雲璃顏定定的看著玉牌片刻,突然笑了,這一笑仿佛春風拂過平靜的池麵,看的清流都心生漣漪:“我可承受不起三姐的歉意,你回去告訴她,她不欠我什麼。”
雲璃歌似乎是早就料到雲璃顏會這樣說,連說辭都吩咐好了給清流:“不,她確實是欠您的,現在時機不成熟,主上說她以後會告訴您的。”
時機?這個所謂的時機究竟是什麼時候呢?雲璃歌身上的秘密又是什麼呢?雲璃顏現在越發好奇了。
她把代表著玉衡一派的玉牌拿在手裏,別看這隻是小小的一張玉牌,卻代表著玉衡一派的支持。
玉衡以前也是高高在上不問世事的隱士門派,不過上屆門主極為愛財,硬生生的在七國之前開辟了一道商路出來,賺的盆滿缽滿,如今已經過去了幾十年,這道商路越發壯大,已經成了玉衡一派的一大標誌。
雲璃顏可沒那麼大的野心,也不打算用這玉衡牌做些什麼,她隻要按照自己的發展,慢慢就能達成她的計劃。
不過是錦上添花罷了,她把玉牌收好,揮手讓清流退下,目光落在了桌麵上。
君冰夜看樣子是真的不打算虧待她,縱使入宮的儀式簡潔到不行,但是他的用心在這座寰塵宮裏便顯現的出來。
桌是上好梨花木的桌,梨木的花紋仿佛一朵一朵盛開的嬌豔的牡丹,白玉製的茶杯仿佛一朵白蓮一樣坐在桌麵上,與不遠處珍珠製的珠簾交相呼應,散發著溫柔的光暈,讓人隻覺得昏昏欲睡。雲璃顏小小的打了個哈欠,眼角沁出了點點淚花。
這時候霧珠推門進來,剛剛她不過是讓那群宮女們認認臉,主要的工作還是要服侍自家小姐的,不對,現在應該叫娘娘了。
霧珠身後跟著位宮女,看打扮應該是寰塵宮原本的大宮女,是帶著霧珠來熟悉熟悉宮殿的。
“小姐可是累了,霧珠扶您去屋內的塌上歇息吧。”霧珠邊說邊小心翼翼的走到了雲璃顏身邊。
大宮女皺了皺眉,看著桌邊扔著的喜帕,忍了半天終於沒忍住,秀氣的一張臉緊緊的板著:“淑妃娘娘,您不應該把喜帕摘下來,應該坐在這裏等著聖上臨幸才對。而且淑妃娘娘,您現在是娘娘,應該有娘娘的姿態,不能給皇家丟了顏麵。”

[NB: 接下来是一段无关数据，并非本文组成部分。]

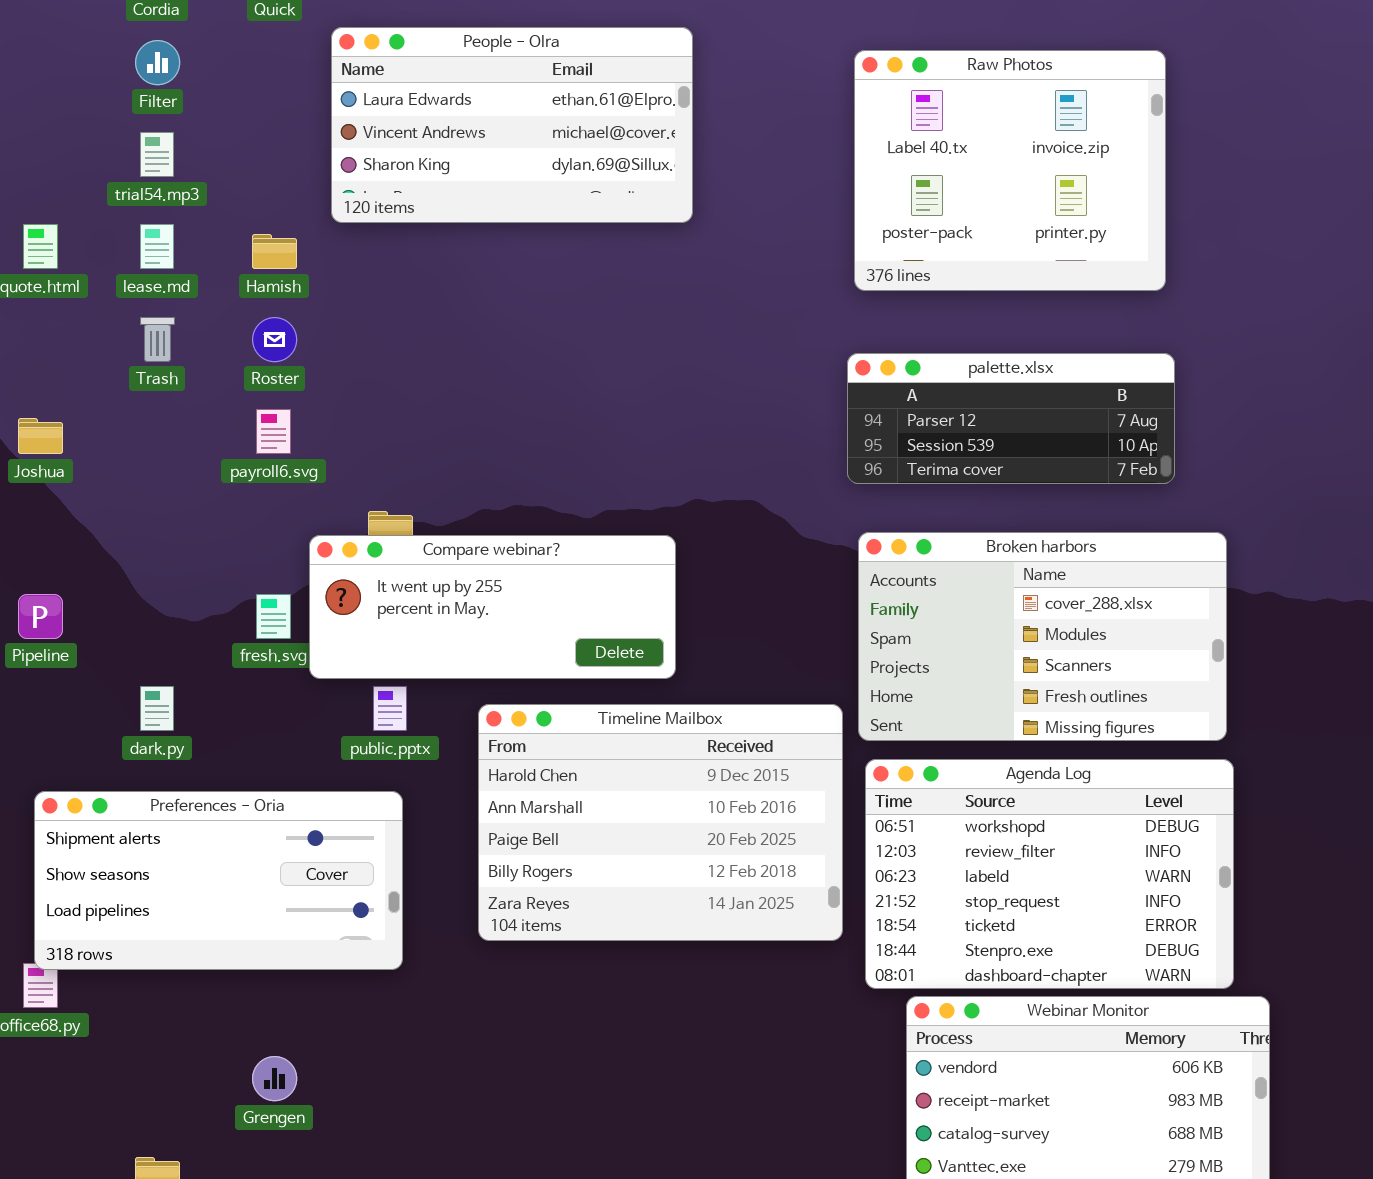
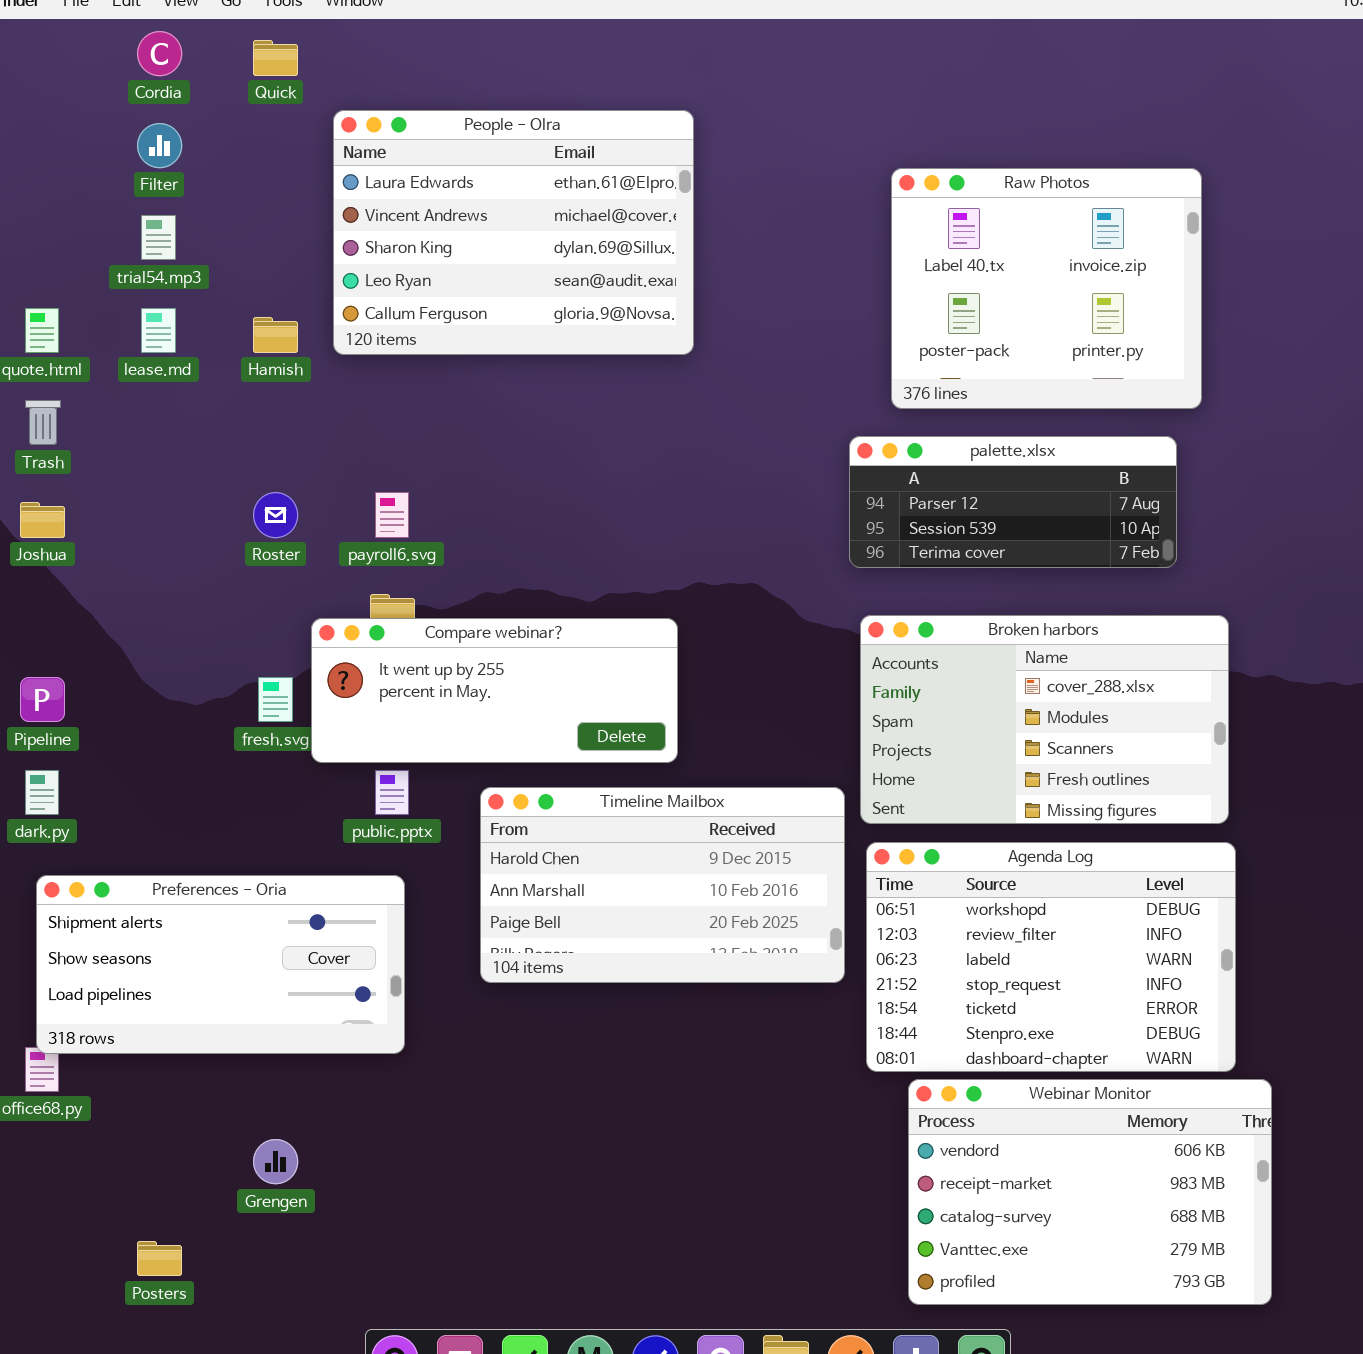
People - Olra: [331,27,693,223] -> [333,110,694,355], resized
Raw Photos: [854,50,1166,291] -> [891,168,1202,409], moved
Trash: [140,317,175,362] -> [25,400,61,445], moved
Roster: [252,317,297,362] -> [253,492,298,538], moved
payroll6.svg: [256,409,291,454] -> [375,492,409,538], moved
dark.py: [140,686,174,731] -> [25,770,59,815], moved
Timeline Mailbox: [478,704,843,941] -> [480,787,845,983], resized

雲璃顏連理都沒理那所謂的大宮女,霧珠跟雲璃顏久了,也不像以前那麼膽小了,直接無視了大宮女的話,徑自扶自家小姐到了軟塌上歇息。
又拿出了從自家拿來的早就備好的火紅色的狐狸皮鋪上,這才帶著滿臉不讚同的大宮女走下去。
剛剛走到蔓雪帶領一幹宮女太監訓話的院子裏,就聽見了一聲猛烈的甩鞭聲,“啪!”的一聲嚇的人心頭一個激靈。
“我都說了多少遍!我不管你們都是誰的人,在寰塵宮就得給我老老實實的呆著,當著我的麵就敢交頭接耳的腹誹我,真當我是死人嗎?”
這下再也沒人敢吭一聲,嚇的瑟縮的成了鵪鶉,她們哪見過這麼暴力的情景啊,在後宮,誰有點小算計不得藏著掖著,笑裏藏刀恨不得九曲十八彎,哪有這麼直白的?